Forever Is Now is a contemporary art exhibition that brings together the work of artists from all over the world for a one-of-a-kind opportunity to contemplate the wonders of an ancient civilisation through the eyes of today’s artists’ interests and passions. The exhibition, which is based in the 4500-year-old UNESCO World Heritage site of the Pyramids of Giza and the adjacent plateau, explores time as a continuum that both divides and connects civilisations. The contrast of cherished cultural history with a broad array of modern art practices is intended to trace the continuity of ideas from the legendary past to the vibrant present, and to be inspired for humanity’s future.
Art D’Égypte has spread the artworks across the Giza Plateau’s path, with every consideration for the protection of the heritage site. The land is protected by a layer of sand and tarpaulin which ensure the artworks don’t touch or disturb the grounds of the heritage site. Art D’Égypte also works closely with UNESCO to support and raise awareness of public-school children of how to protect heritage sites.
Here’s a tour through the exhibition.
MOATAZ NASR
BARZAKH, 2021. Wood and metal, 14 m x 4 m

Not built to navigate earthly waters, the sun boat, or solar barque, was carefully constructed to carry the soul of the pharaoh and the justified through to the heavens. It was the vessel gliding between two worlds, able to pass through the liminal space dividing, yet connecting two modes of existence. The barque took the human soul into the realm of the gods through the same divide the gods themselves use to travel back and forth from the world of the living. This oneness between two realms, divided, yet connected through a liminal space, is not dissimilar from what Ibn Arabi would later describe as the barzakh. The barzakh, or the divide, is a mental construct, an intangible entity that is understood but not witnessed, known but not realized. It is a presence between two platforms that resides intellectually, not physically, pertaining to its unique nature.

* **Extracted data**:
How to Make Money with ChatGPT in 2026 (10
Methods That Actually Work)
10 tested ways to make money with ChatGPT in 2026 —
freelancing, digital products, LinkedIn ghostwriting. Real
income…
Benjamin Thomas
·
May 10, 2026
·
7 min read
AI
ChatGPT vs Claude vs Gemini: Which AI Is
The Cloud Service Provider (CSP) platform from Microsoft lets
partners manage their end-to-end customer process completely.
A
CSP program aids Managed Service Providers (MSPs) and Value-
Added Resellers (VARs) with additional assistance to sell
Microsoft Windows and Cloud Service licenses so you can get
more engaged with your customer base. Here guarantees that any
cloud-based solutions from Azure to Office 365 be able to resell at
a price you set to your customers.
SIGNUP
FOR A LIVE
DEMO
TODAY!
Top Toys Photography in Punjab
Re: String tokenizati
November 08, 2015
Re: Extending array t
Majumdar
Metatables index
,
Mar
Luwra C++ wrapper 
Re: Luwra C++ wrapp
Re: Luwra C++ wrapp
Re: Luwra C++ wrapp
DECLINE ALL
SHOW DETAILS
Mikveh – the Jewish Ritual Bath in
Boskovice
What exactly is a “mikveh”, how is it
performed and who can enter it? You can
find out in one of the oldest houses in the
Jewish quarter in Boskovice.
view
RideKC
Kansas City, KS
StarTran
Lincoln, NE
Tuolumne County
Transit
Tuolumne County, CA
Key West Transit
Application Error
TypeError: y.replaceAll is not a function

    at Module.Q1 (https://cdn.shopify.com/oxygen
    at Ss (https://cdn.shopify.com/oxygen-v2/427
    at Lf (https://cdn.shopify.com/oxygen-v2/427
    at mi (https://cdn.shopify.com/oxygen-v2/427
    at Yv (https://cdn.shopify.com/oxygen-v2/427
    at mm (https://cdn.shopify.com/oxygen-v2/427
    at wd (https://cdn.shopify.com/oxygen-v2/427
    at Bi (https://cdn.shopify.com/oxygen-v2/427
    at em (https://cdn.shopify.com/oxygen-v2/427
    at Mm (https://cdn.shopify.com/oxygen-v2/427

* **Exercise requirements**:
A. According to the passage on the Forever Is Now exhibition, what keeps the artworks from touching the grounds of the heritage site?
B. Resume the passage on the Forever Is Now exhibition from its last sentence.

* **Task-by-task results**:
A. A layer of sand and tarpaulin protects the land.

B.
The barzakh is susceptible to all manner of paradoxical traits, assembling contradictory pairs. Given that Ibn Arabi believed in a primary duality between the deity and the universe; the only median capable of receiving both sides within itself is the illusion of the barzakh.
The connection between them is not that of separation, but rather one that represents two sides to one truth/reality; what connects them is the connected part of the disconnected whole.

ALEXANDER PONOMAREV
OUROBOROS, 2021, Steel, ceramic, glass, sand, 4.3 m x 16.7 m x 2.5 m

The pyramids are connected to the cosmos where the globe of the earth flies and where the River Kronos closes in the Okeanos and the serpent Ouroboros consumes its tail!
After the discovery of blood circulation by William Harvey in 1628 — and within each person the river of time closes — it is the blood that gives rise to the idea of a substance that turns within itself. Water, the blood of the planet that makes up Okeanos, circulates everywhere.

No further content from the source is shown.